Input:

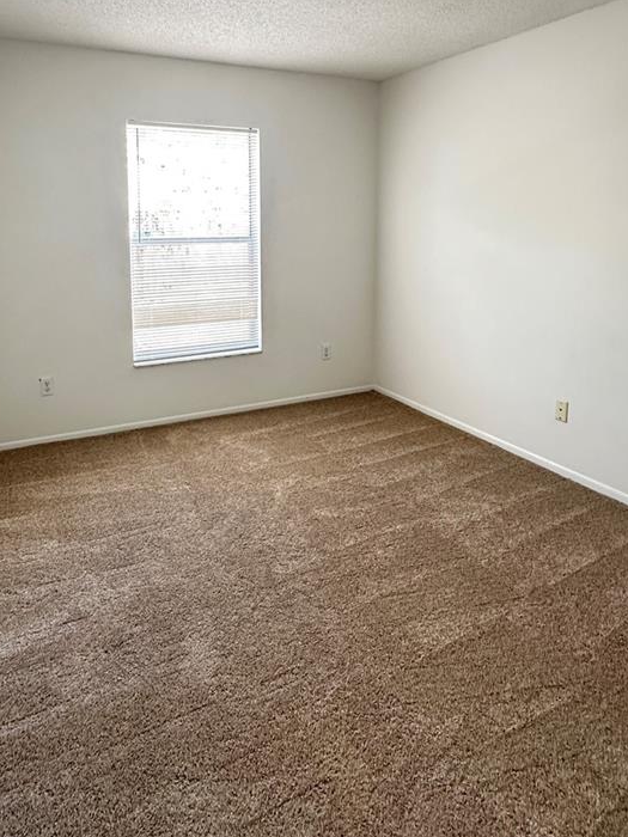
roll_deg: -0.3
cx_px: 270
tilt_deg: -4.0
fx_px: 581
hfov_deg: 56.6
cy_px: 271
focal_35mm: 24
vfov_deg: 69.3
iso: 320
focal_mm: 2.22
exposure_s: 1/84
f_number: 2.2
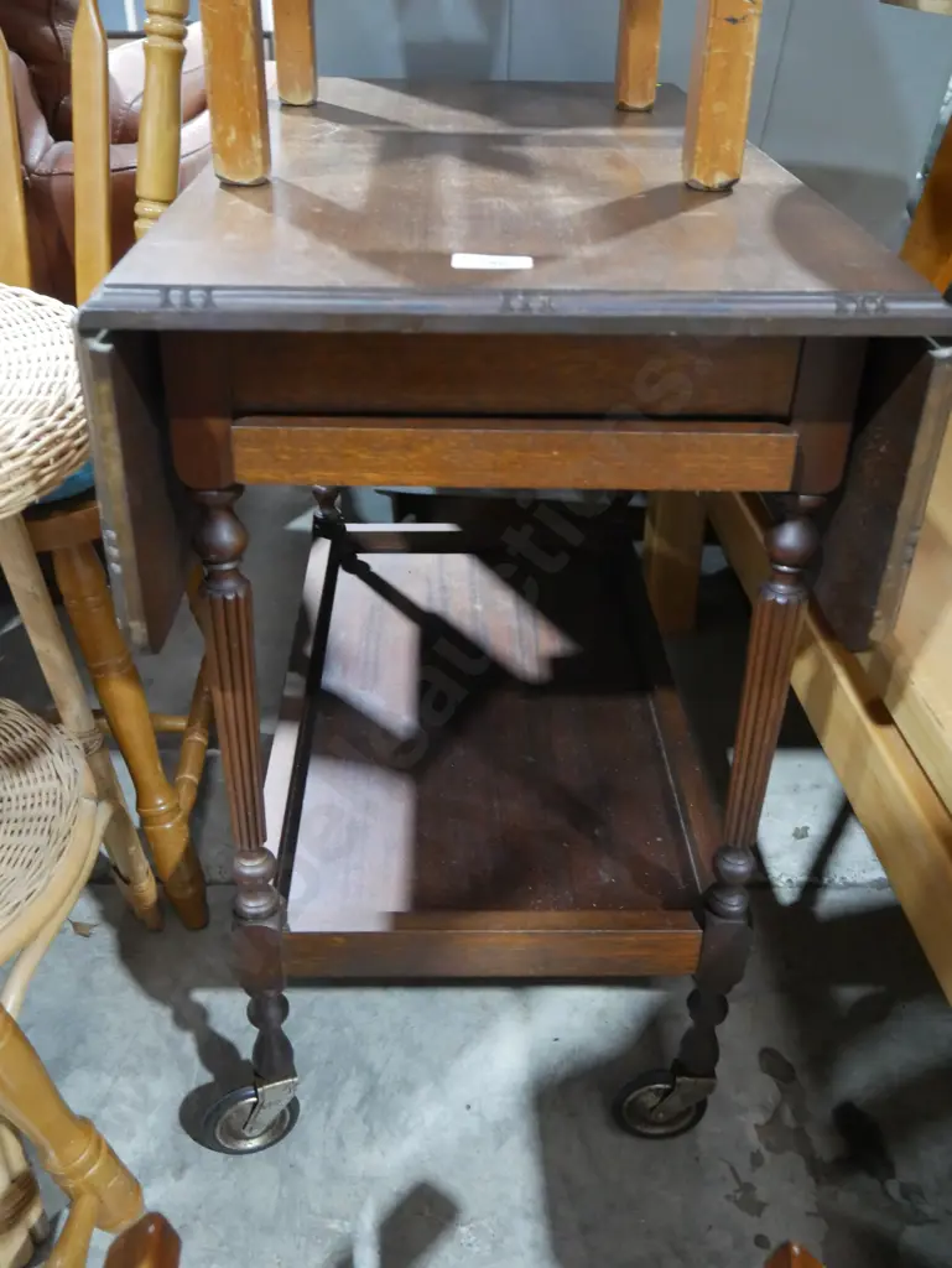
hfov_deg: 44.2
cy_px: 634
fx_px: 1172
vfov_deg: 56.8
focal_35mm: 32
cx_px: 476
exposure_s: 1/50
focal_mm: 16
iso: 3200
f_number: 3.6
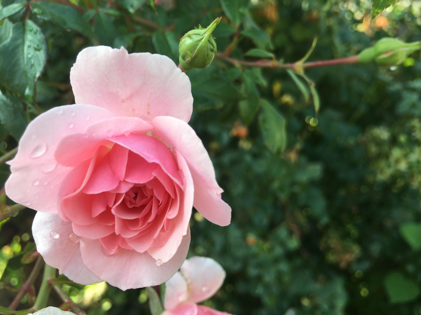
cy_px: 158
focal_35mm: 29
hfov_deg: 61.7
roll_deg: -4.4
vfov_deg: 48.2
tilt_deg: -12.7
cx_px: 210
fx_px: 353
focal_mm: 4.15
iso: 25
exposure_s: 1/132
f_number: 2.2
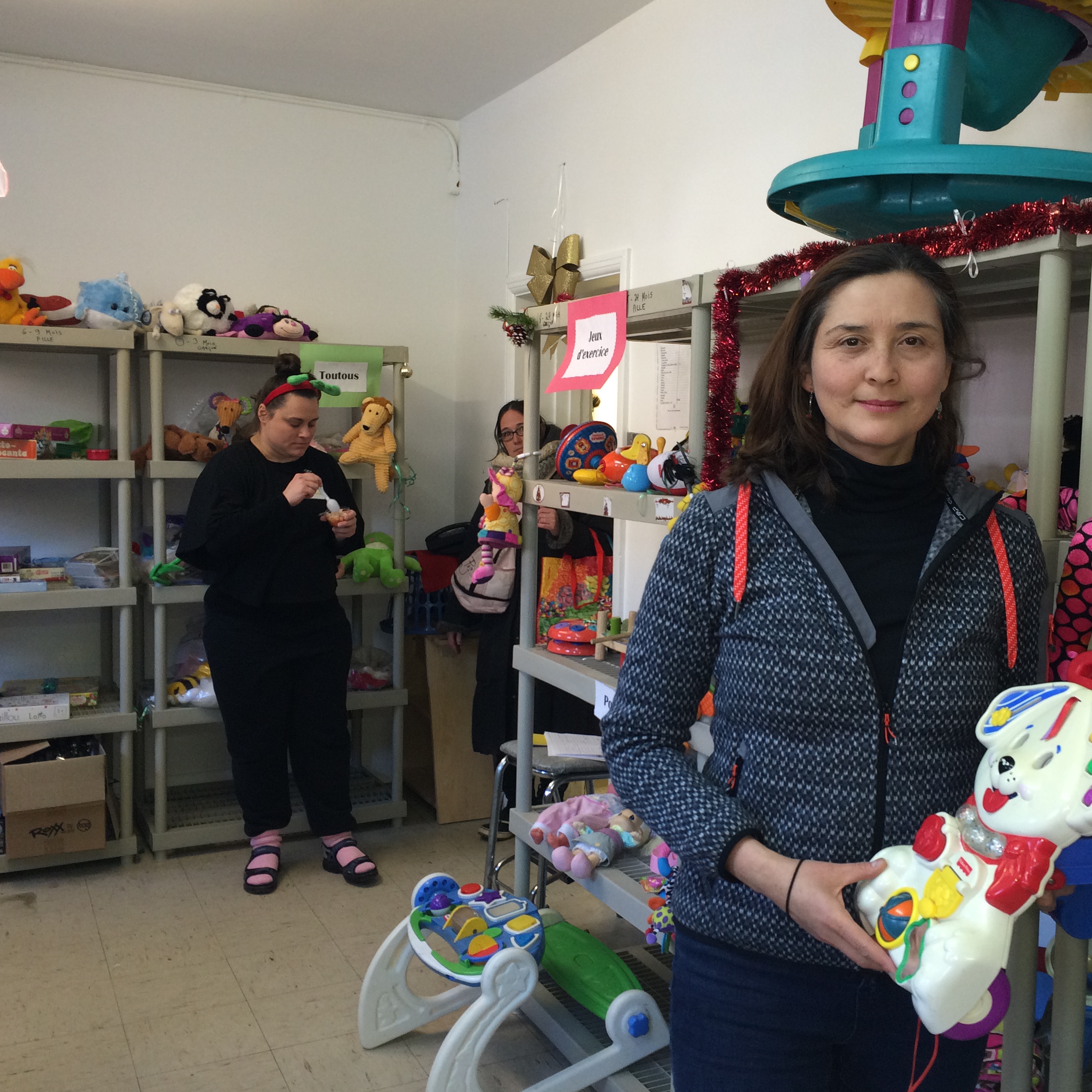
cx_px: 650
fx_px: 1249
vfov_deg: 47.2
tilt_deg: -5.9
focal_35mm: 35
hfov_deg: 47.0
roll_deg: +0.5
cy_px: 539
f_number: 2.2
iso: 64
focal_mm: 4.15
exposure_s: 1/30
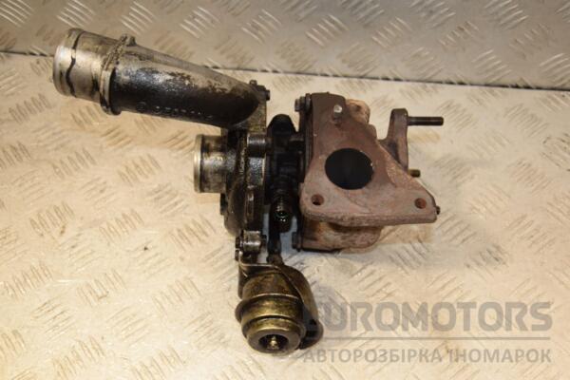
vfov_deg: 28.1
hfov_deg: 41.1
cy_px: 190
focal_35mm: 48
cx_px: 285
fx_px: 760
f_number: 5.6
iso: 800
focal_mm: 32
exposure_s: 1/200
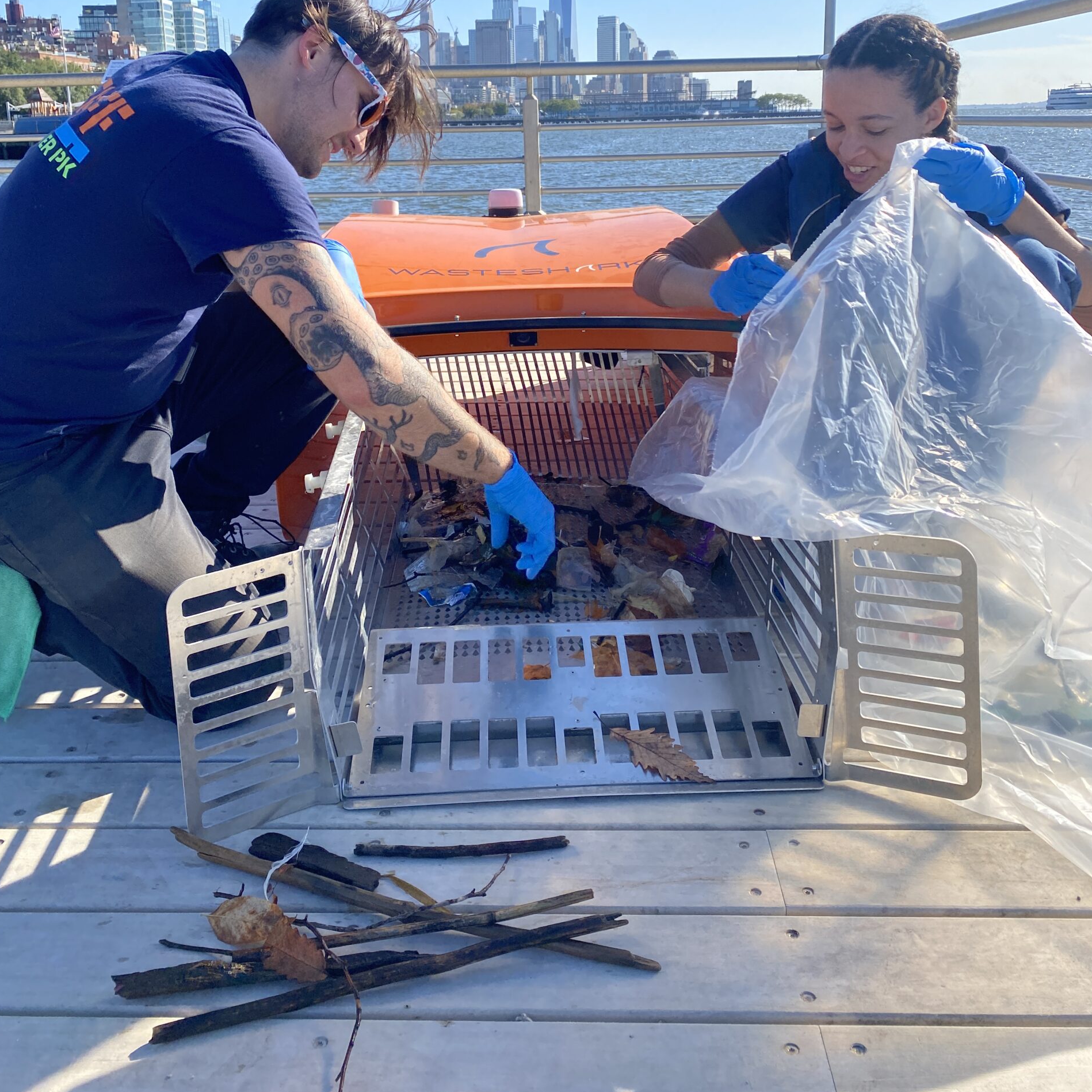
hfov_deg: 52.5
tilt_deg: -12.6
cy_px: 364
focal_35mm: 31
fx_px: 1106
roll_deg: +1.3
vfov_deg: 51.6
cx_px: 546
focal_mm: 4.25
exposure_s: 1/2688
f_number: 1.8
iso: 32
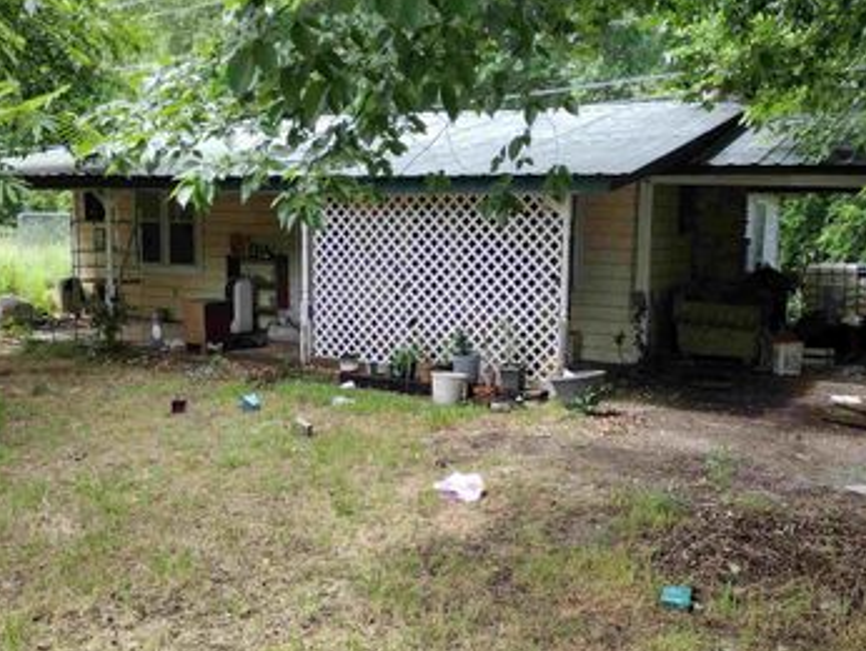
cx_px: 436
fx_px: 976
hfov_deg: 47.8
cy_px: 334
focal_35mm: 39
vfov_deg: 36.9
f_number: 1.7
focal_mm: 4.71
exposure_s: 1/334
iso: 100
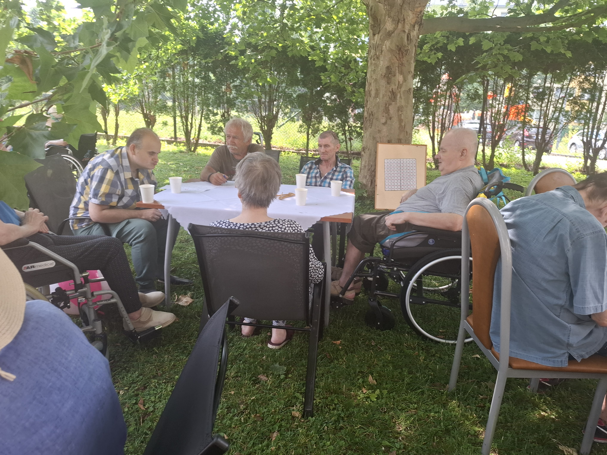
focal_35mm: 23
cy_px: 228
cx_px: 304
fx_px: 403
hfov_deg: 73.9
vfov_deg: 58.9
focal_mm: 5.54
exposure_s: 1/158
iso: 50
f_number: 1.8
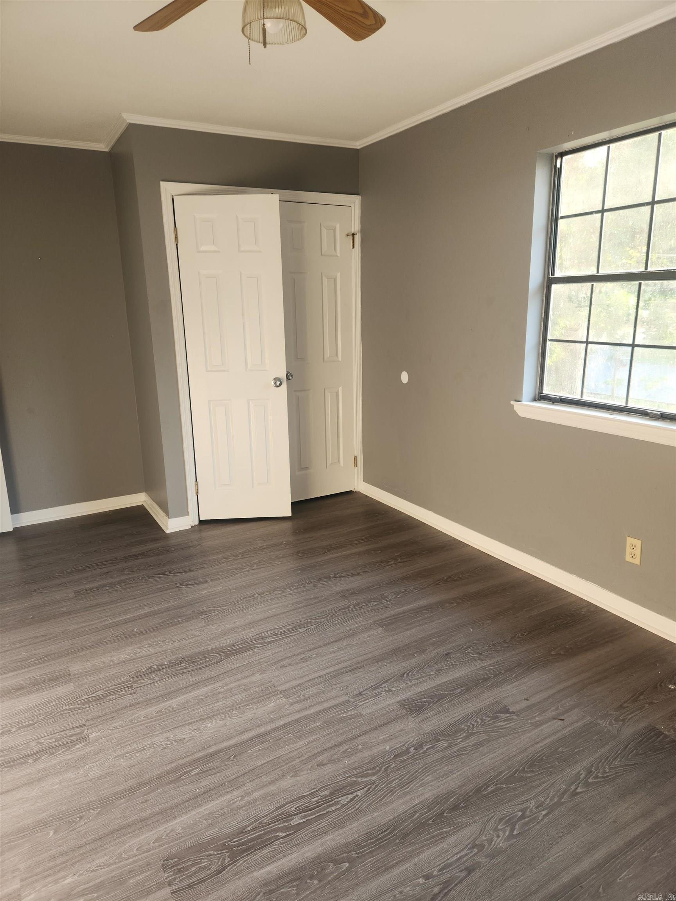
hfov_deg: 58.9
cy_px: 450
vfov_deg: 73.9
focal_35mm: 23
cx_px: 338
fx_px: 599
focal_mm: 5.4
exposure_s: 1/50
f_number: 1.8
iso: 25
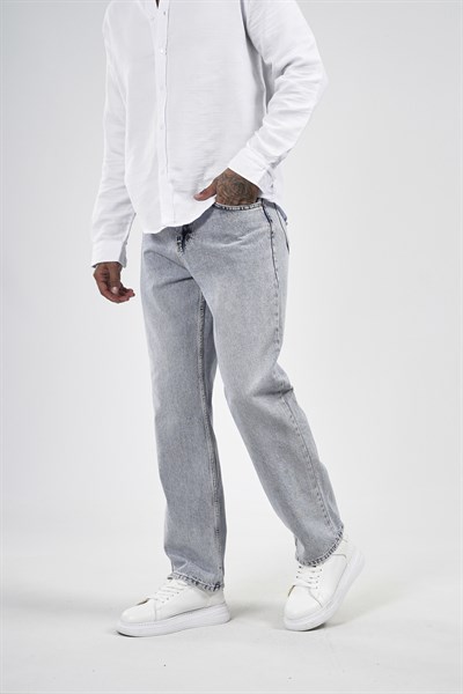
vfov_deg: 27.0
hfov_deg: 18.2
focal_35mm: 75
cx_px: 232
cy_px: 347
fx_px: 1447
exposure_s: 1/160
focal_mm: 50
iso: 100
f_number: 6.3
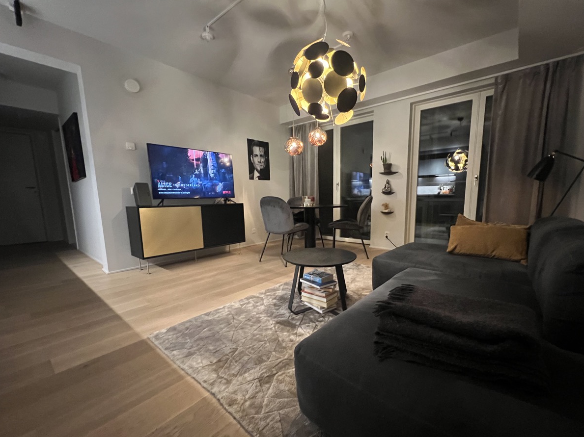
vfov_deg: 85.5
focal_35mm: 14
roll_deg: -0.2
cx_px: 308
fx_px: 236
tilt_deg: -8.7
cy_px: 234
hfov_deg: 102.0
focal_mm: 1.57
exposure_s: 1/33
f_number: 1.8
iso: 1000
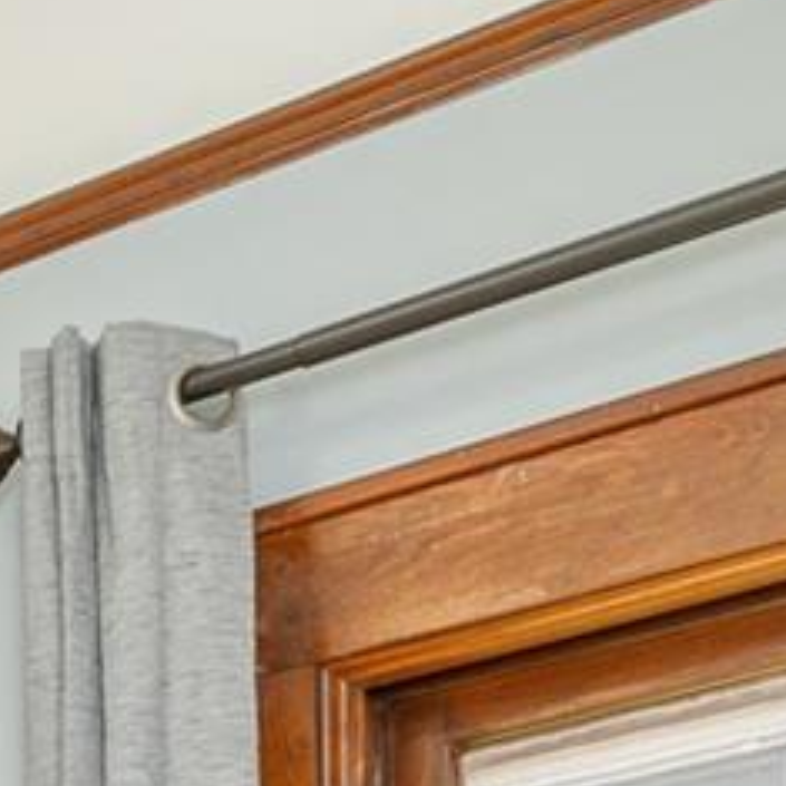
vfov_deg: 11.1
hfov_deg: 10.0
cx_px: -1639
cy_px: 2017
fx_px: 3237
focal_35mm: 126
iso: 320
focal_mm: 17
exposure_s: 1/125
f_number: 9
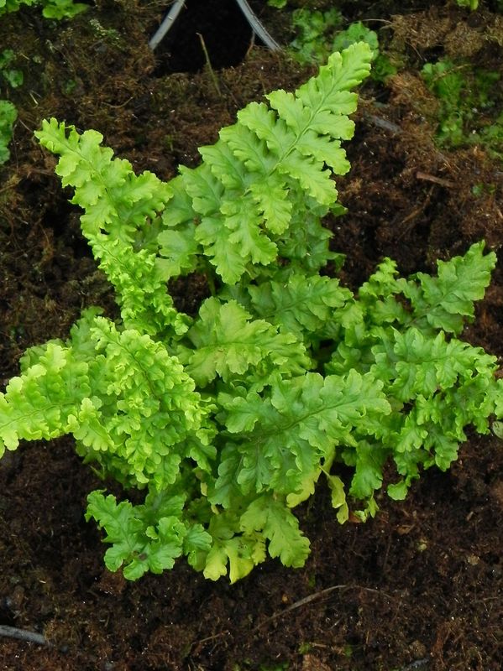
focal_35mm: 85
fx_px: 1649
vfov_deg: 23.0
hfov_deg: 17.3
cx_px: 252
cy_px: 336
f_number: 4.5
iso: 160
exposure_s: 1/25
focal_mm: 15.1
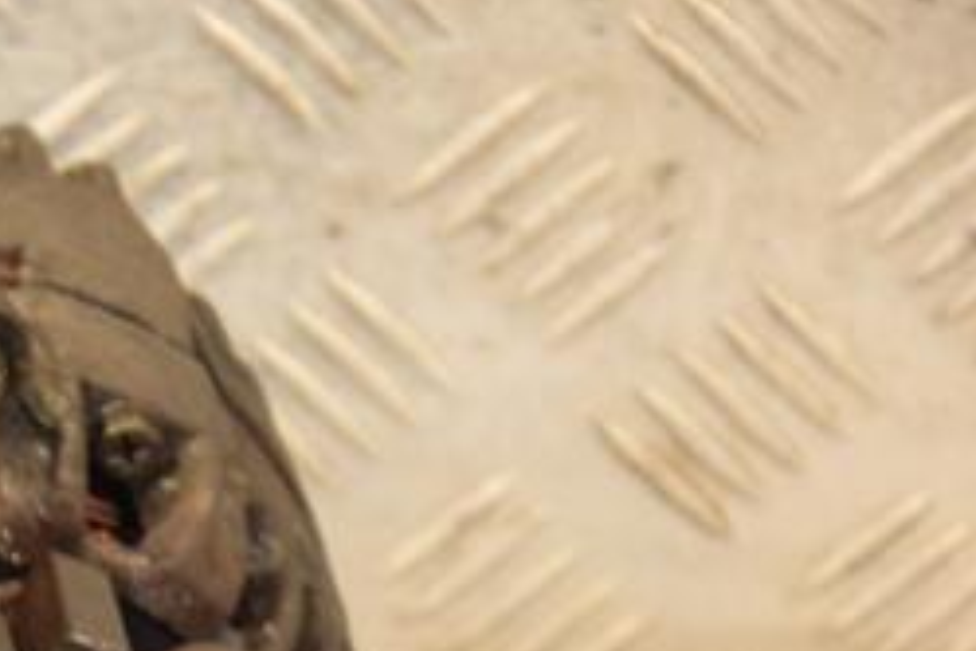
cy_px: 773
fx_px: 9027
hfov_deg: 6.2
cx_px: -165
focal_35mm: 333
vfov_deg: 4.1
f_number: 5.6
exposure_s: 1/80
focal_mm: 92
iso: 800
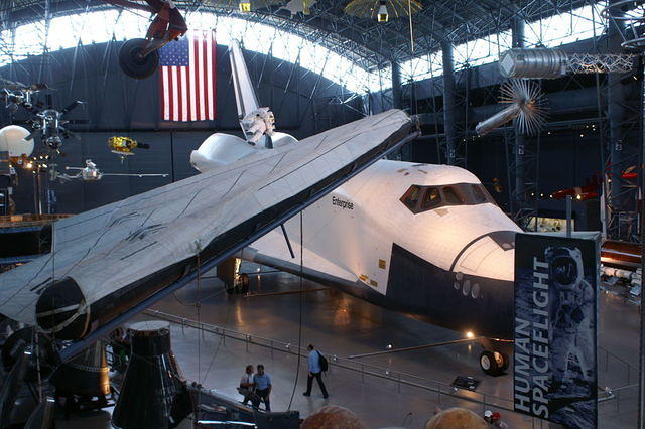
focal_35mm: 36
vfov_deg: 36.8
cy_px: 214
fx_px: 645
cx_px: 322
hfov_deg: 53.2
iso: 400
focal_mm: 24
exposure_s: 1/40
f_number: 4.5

Activity: Minus its pictures, the full listing should be copied verbatim.

Exercise solution:
roll_deg: -0.3
cx_px: 270
tilt_deg: -4.0
fx_px: 581
hfov_deg: 56.6
cy_px: 271
focal_35mm: 24
vfov_deg: 69.3
iso: 320
focal_mm: 2.22
exposure_s: 1/84
f_number: 2.2
hfov_deg: 44.2
cy_px: 634
fx_px: 1172
vfov_deg: 56.8
focal_35mm: 32
cx_px: 476
exposure_s: 1/50
focal_mm: 16
iso: 3200
f_number: 3.6
cy_px: 158
focal_35mm: 29
hfov_deg: 61.7
roll_deg: -4.4
vfov_deg: 48.2
tilt_deg: -12.7
cx_px: 210
fx_px: 353
focal_mm: 4.15
iso: 25
exposure_s: 1/132
f_number: 2.2
cx_px: 650
fx_px: 1249
vfov_deg: 47.2
tilt_deg: -5.9
focal_35mm: 35
hfov_deg: 47.0
roll_deg: +0.5
cy_px: 539
f_number: 2.2
iso: 64
focal_mm: 4.15
exposure_s: 1/30
vfov_deg: 28.1
hfov_deg: 41.1
cy_px: 190
focal_35mm: 48
cx_px: 285
fx_px: 760
f_number: 5.6
iso: 800
focal_mm: 32
exposure_s: 1/200
hfov_deg: 52.5
tilt_deg: -12.6
cy_px: 364
focal_35mm: 31
fx_px: 1106
roll_deg: +1.3
vfov_deg: 51.6
cx_px: 546
focal_mm: 4.25
exposure_s: 1/2688
f_number: 1.8
iso: 32
cx_px: 436
fx_px: 976
hfov_deg: 47.8
cy_px: 334
focal_35mm: 39
vfov_deg: 36.9
f_number: 1.7
focal_mm: 4.71
exposure_s: 1/334
iso: 100
focal_35mm: 23
cy_px: 228
cx_px: 304
fx_px: 403
hfov_deg: 73.9
vfov_deg: 58.9
focal_mm: 5.54
exposure_s: 1/158
iso: 50
f_number: 1.8
hfov_deg: 58.9
cy_px: 450
vfov_deg: 73.9
focal_35mm: 23
cx_px: 338
fx_px: 599
focal_mm: 5.4
exposure_s: 1/50
f_number: 1.8
iso: 25
vfov_deg: 27.0
hfov_deg: 18.2
focal_35mm: 75
cx_px: 232
cy_px: 347
fx_px: 1447
exposure_s: 1/160
focal_mm: 50
iso: 100
f_number: 6.3
vfov_deg: 85.5
focal_35mm: 14
roll_deg: -0.2
cx_px: 308
fx_px: 236
tilt_deg: -8.7
cy_px: 234
hfov_deg: 102.0
focal_mm: 1.57
exposure_s: 1/33
f_number: 1.8
iso: 1000
vfov_deg: 11.1
hfov_deg: 10.0
cx_px: -1639
cy_px: 2017
fx_px: 3237
focal_35mm: 126
iso: 320
focal_mm: 17
exposure_s: 1/125
f_number: 9
focal_35mm: 85
fx_px: 1649
vfov_deg: 23.0
hfov_deg: 17.3
cx_px: 252
cy_px: 336
f_number: 4.5
iso: 160
exposure_s: 1/25
focal_mm: 15.1
cy_px: 773
fx_px: 9027
hfov_deg: 6.2
cx_px: -165
focal_35mm: 333
vfov_deg: 4.1
f_number: 5.6
exposure_s: 1/80
focal_mm: 92
iso: 800
focal_35mm: 36
vfov_deg: 36.8
cy_px: 214
fx_px: 645
cx_px: 322
hfov_deg: 53.2
iso: 400
focal_mm: 24
exposure_s: 1/40
f_number: 4.5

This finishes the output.